Looking at the thing itself, apart from figure, it is apparent that “he that loveth his life shall lose it; and he that hateth his life in this world shall keep it unto life eternal.” The man who most freely uses his life for others, keeping least to himself and living solely for the common interests of mankind, has the most enduring influence. He sets in motion forces which propagate fresh results eternally. And not only so. He who freely sows his life has it eternally, not only in so far as he has set in motion an endless series of beneficent influences, but inasmuch as he himself enters into life eternal. An immortality of influence is one thing and a very great thing; but an immortality of personal life is another, and this also is promised by our Lord when He says (ver. 26), “Where I am, there shall also My servant be.”
This, then, being the law of human life, Christ, being man, must not only enounce but observe it. He speaks of Himself even more directly than of us when He says, “He that loveth his life shall lose it.” His disciples thought they had never seen such promise in His life as at this hour: seedtime seemed to them to be past, and the harvest at hand.
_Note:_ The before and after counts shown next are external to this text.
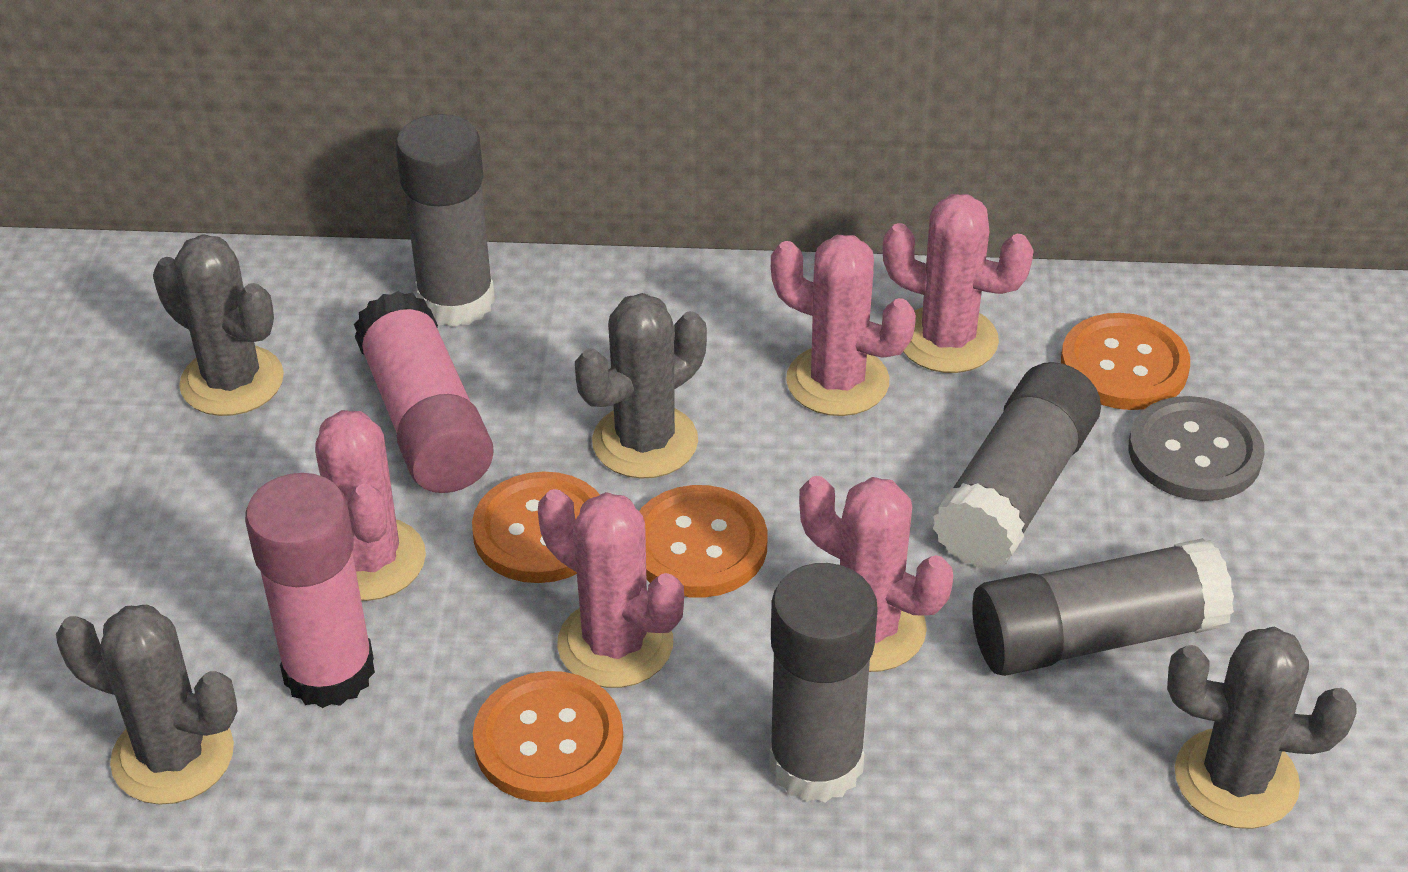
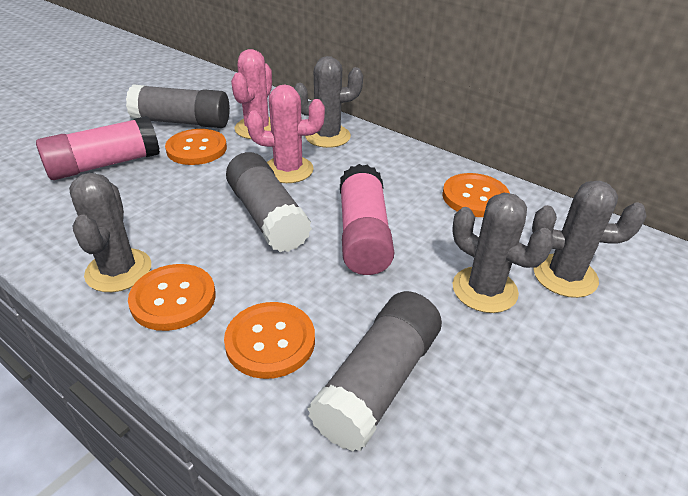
grey button: 1 -> 0
grey glue stick: 4 -> 3
pink cactus: 5 -> 2

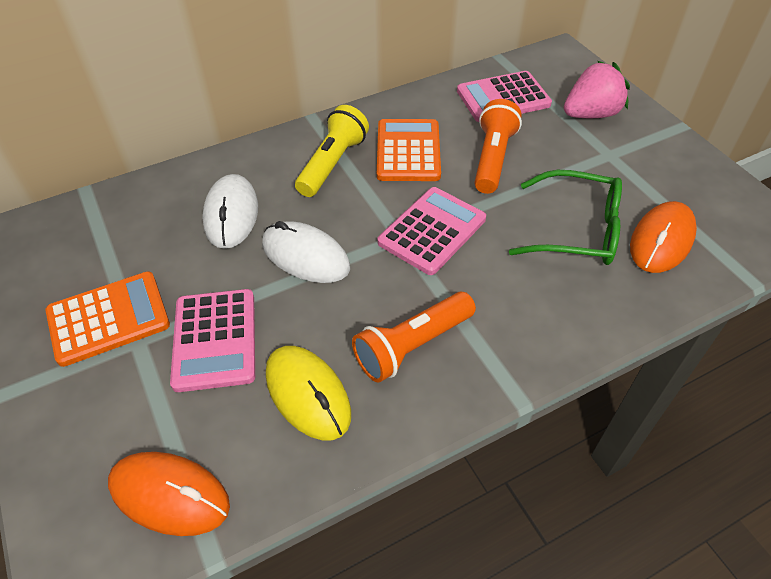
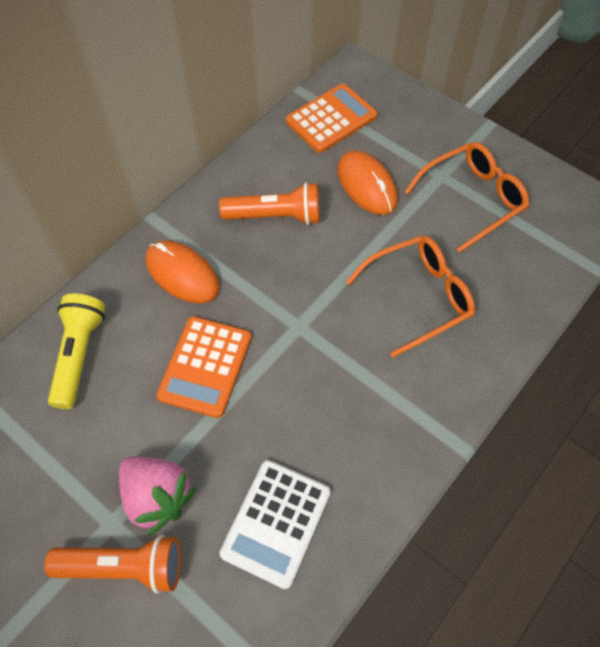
green glasses: 1 -> 0
orange glasses: 0 -> 2
pink calculator: 3 -> 0
white calculator: 0 -> 1
white mouse: 2 -> 0
yellow mouse: 1 -> 0

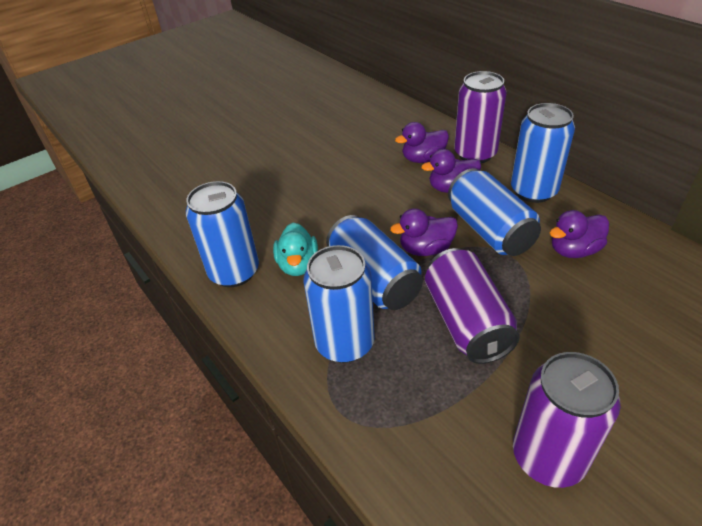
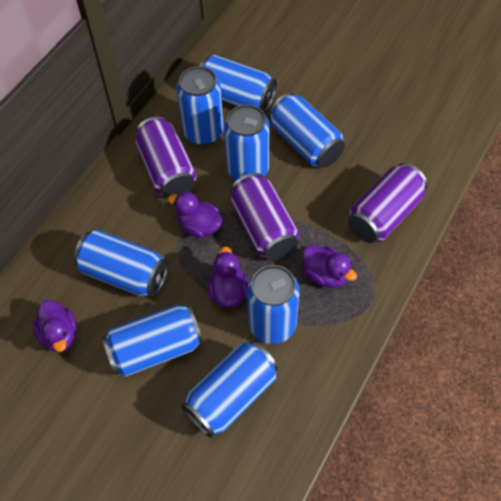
blue can: 5 -> 8
turquoise duck: 1 -> 0

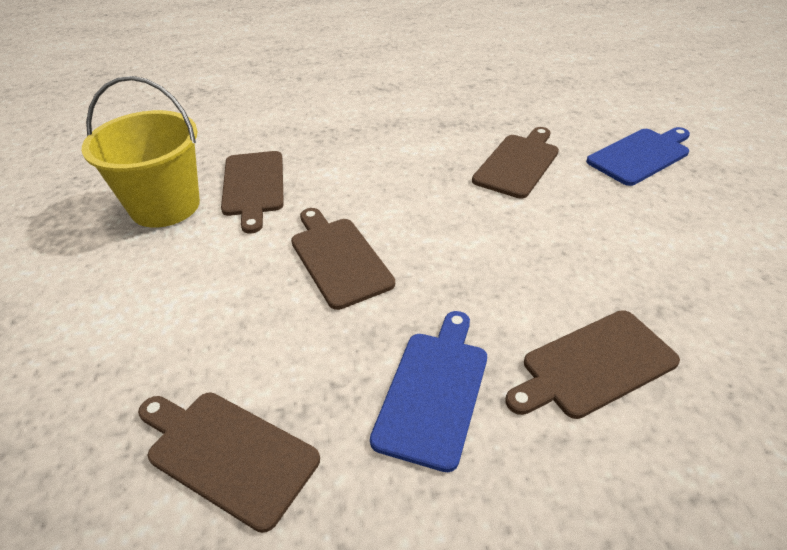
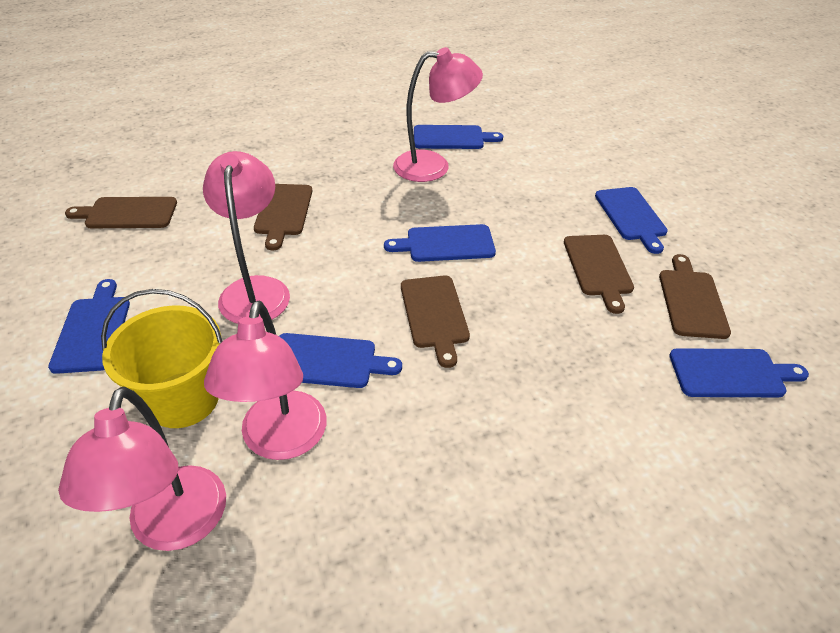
blue cutting board: 2 -> 6
pink lamp: 0 -> 4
Their Master seemed to be fairly launched on the tide that was to carry Him to the highest pinnacle of human glory. And so He was, but not, as they thought, by simply yielding Himself to be set as King and to receive adoration from Jew and Gentile. He saw with different eyes, and that it was a different exaltation which would win for Him lasting sovereignty: “I, if I be lifted up, will draw all men unto Me.” He knew the law which governed the development of human life. He knew that a total and absolute surrender of self to the uses and needs of others was the one path to permanent life, and that in His case this absolute surrender involved death.